Business

Firefly Doubles its Footprint and Charts a Course for ‘Launch, Land, Orbit’ 

Briggs, TX—In the heart of Texas ranch country, Firefly Aerospace is embracing the pioneering and do-it-all spirit of the frontier. 

The company held a ribbon-cutting ceremony yesterday celebrating the expansion of its rocket production facility from 92,000 to 207,000 sq ft to support its “launch, land, orbit” initiatives. Firefly—which is best known for its Alpha rocket—plans to introduce three next-gen vehicles over the next 24 months to cover the three facets of space travel.

Payload got a peek inside the new digs on Wednesday, where the future of Firefly was on full display.

In one building, engineers were fine-tuning the company’s next-gen Miranda engine. A short walk to the next building revealed the construction of the new Medium Launch Vehicle/Antares 330 rocket. Nearby, the Elytra spacecraft was being developed, and down the road, engineers were putting the finishing touches on the Blue Ghost lunar lander.

Simultaneously developing three new vehicles is no easy task, especially as the company remains laser-focused on ramping up its Alpha rocket launch cadence, which it plans to launch four times this year and six to eight times in 2025. But that’s the rocket ranch way. 

Antares 330 / Medium Launch Vehicle 

Northrop Grumman joined forces with Firefly in 2022 to co-develop the Antares 330 vehicle, which is replacing the Russian-engine powered Antares 230 rocket. Firefly is building the first stage (including seven Miranda engines), and Northrop will contribute to the upper stage and avionics. The first stage will also be used for the co-developed Medium Launch Vehicle (MLV) rocket. 

“One of the monumental things that changed the trajectory of this company was this partnership,” Firefly chief Bill Weber said at yesterday’s ceremony. “We said let’s take the very best of mature space and harness that with the innovation of new space.”

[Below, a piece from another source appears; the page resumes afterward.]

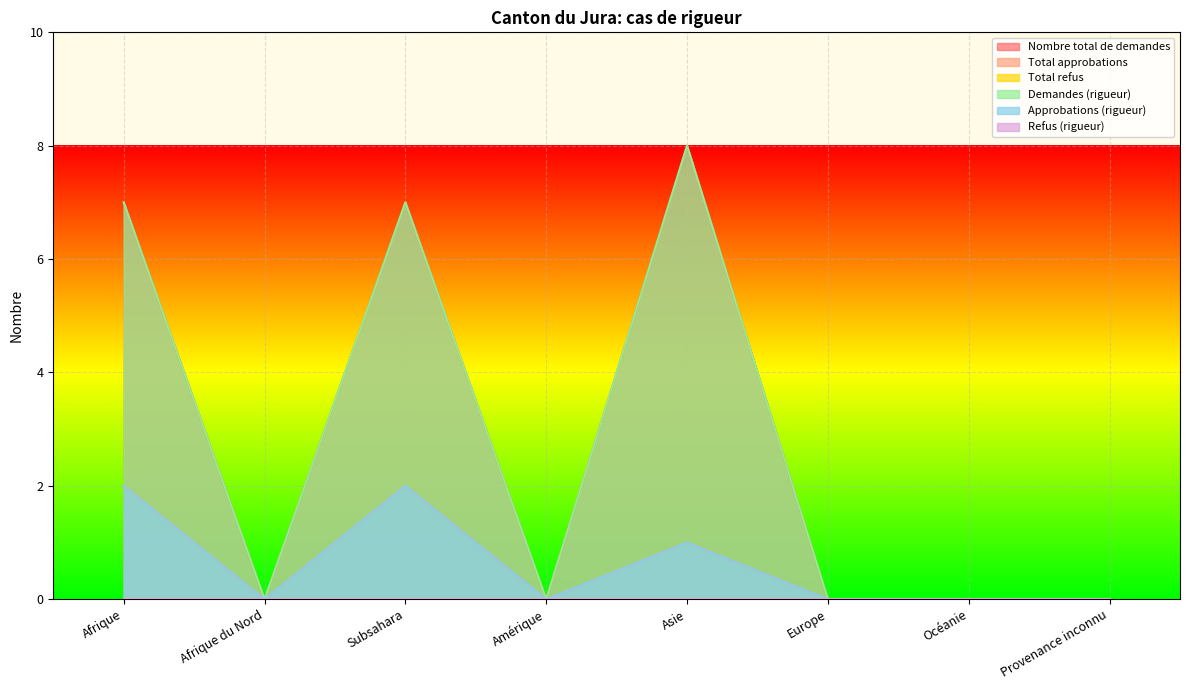

True or false: Nombre total de demandes and Approbations (rigueur) intersect in this chart.

False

Development of the new rocket is moving right along and is on track for its maiden flight in 2025.

  • The vehicle will be capable of lifting 16,000 kg to LEO.
  • Firefly is scaling up the Alpha architecture to build the larger launcher.
  • Firefly built its Miranda engine (230,000 lbs of thrust) in just over a year, completing a hot-fire test in late 2023. 

Reusability: Firefly plans to eventually incorporate first-stage reusability into its MLV. “Anyone who comes into this market that doesn’t have reusability on their roadmap is a doomed program,” said Adam Oakes, Firefly’s VP of launch vehicles. However, the company does not want to over-promise and under-deliver, electing to demonstrate an MVP expendable product before engineering the vehicle for reusability. 

Blue Ghost Lunar Lander

Firefly has secured over $230M in NASA CLPS contracts to build two Blue Ghost landers for lunar payload delivery. At the Firefly facility, Blue Ghost 1—slated to launch this year—was in the midst of late-stage preparations, with Honeybee Robotics engineers integrating their payload onto the vehicle. 

Firefly is taking lessons learned from Peregrine 1 and IM-1—which have already made their CLPS-backed lunar voyages this year with mixed success—to avoid duplicating mistakes. This includes double-checking similar instruments and tweaking systems when they can. Additionally, post-launch, the company will spend time in a highly elliptical Earth orbit to check its systems and work out any kinks before heading to the Moon.